• _Work request_
Could you reproduce all of the entries below without a single change?

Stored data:
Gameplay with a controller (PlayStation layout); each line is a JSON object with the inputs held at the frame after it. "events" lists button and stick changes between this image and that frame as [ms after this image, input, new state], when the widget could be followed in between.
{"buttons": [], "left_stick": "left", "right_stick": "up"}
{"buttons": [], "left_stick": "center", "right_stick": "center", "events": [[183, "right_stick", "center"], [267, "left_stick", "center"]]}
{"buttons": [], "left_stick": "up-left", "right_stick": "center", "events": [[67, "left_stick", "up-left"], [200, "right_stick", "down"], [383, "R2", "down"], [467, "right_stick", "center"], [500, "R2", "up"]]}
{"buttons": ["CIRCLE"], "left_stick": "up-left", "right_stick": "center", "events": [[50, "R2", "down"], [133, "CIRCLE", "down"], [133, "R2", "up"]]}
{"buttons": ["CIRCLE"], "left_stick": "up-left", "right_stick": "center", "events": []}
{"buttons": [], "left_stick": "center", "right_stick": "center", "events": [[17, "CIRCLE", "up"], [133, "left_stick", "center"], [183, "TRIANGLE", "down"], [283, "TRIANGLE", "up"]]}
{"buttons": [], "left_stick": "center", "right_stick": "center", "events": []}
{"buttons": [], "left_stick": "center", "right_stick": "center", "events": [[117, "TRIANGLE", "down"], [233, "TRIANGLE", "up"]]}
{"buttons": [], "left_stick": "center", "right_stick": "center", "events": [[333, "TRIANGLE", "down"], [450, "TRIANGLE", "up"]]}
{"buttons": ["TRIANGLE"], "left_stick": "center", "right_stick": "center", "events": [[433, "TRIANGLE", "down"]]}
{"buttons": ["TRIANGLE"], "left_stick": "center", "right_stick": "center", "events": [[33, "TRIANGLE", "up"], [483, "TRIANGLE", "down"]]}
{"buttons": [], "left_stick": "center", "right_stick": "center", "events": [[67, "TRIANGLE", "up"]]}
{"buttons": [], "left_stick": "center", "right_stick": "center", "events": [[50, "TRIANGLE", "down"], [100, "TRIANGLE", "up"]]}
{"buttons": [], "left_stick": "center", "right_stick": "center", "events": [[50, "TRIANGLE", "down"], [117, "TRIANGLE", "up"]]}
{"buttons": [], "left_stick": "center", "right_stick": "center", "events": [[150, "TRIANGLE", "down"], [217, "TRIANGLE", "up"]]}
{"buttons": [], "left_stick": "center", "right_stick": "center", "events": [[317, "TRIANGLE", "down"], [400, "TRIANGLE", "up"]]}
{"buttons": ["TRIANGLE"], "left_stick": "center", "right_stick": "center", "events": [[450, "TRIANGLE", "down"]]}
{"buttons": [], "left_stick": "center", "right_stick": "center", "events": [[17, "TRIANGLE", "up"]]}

• _Answer box_
Gameplay with a controller (PlayStation layout); each line is a JSON object with the inputs held at the frame after it. "events" lists button and stick changes between this image and that frame as [ms after this image, input, new state], when the widget could be followed in between.
{"buttons": [], "left_stick": "left", "right_stick": "up"}
{"buttons": [], "left_stick": "center", "right_stick": "center", "events": [[183, "right_stick", "center"], [267, "left_stick", "center"]]}
{"buttons": [], "left_stick": "up-left", "right_stick": "center", "events": [[67, "left_stick", "up-left"], [200, "right_stick", "down"], [383, "R2", "down"], [467, "right_stick", "center"], [500, "R2", "up"]]}
{"buttons": ["CIRCLE"], "left_stick": "up-left", "right_stick": "center", "events": [[50, "R2", "down"], [133, "CIRCLE", "down"], [133, "R2", "up"]]}
{"buttons": ["CIRCLE"], "left_stick": "up-left", "right_stick": "center", "events": []}
{"buttons": [], "left_stick": "center", "right_stick": "center", "events": [[17, "CIRCLE", "up"], [133, "left_stick", "center"], [183, "TRIANGLE", "down"], [283, "TRIANGLE", "up"]]}
{"buttons": [], "left_stick": "center", "right_stick": "center", "events": []}
{"buttons": [], "left_stick": "center", "right_stick": "center", "events": [[117, "TRIANGLE", "down"], [233, "TRIANGLE", "up"]]}
{"buttons": [], "left_stick": "center", "right_stick": "center", "events": [[333, "TRIANGLE", "down"], [450, "TRIANGLE", "up"]]}
{"buttons": ["TRIANGLE"], "left_stick": "center", "right_stick": "center", "events": [[433, "TRIANGLE", "down"]]}
{"buttons": ["TRIANGLE"], "left_stick": "center", "right_stick": "center", "events": [[33, "TRIANGLE", "up"], [483, "TRIANGLE", "down"]]}
{"buttons": [], "left_stick": "center", "right_stick": "center", "events": [[67, "TRIANGLE", "up"]]}
{"buttons": [], "left_stick": "center", "right_stick": "center", "events": [[50, "TRIANGLE", "down"], [100, "TRIANGLE", "up"]]}
{"buttons": [], "left_stick": "center", "right_stick": "center", "events": [[50, "TRIANGLE", "down"], [117, "TRIANGLE", "up"]]}
{"buttons": [], "left_stick": "center", "right_stick": "center", "events": [[150, "TRIANGLE", "down"], [217, "TRIANGLE", "up"]]}
{"buttons": [], "left_stick": "center", "right_stick": "center", "events": [[317, "TRIANGLE", "down"], [400, "TRIANGLE", "up"]]}
{"buttons": ["TRIANGLE"], "left_stick": "center", "right_stick": "center", "events": [[450, "TRIANGLE", "down"]]}
{"buttons": [], "left_stick": "center", "right_stick": "center", "events": [[17, "TRIANGLE", "up"]]}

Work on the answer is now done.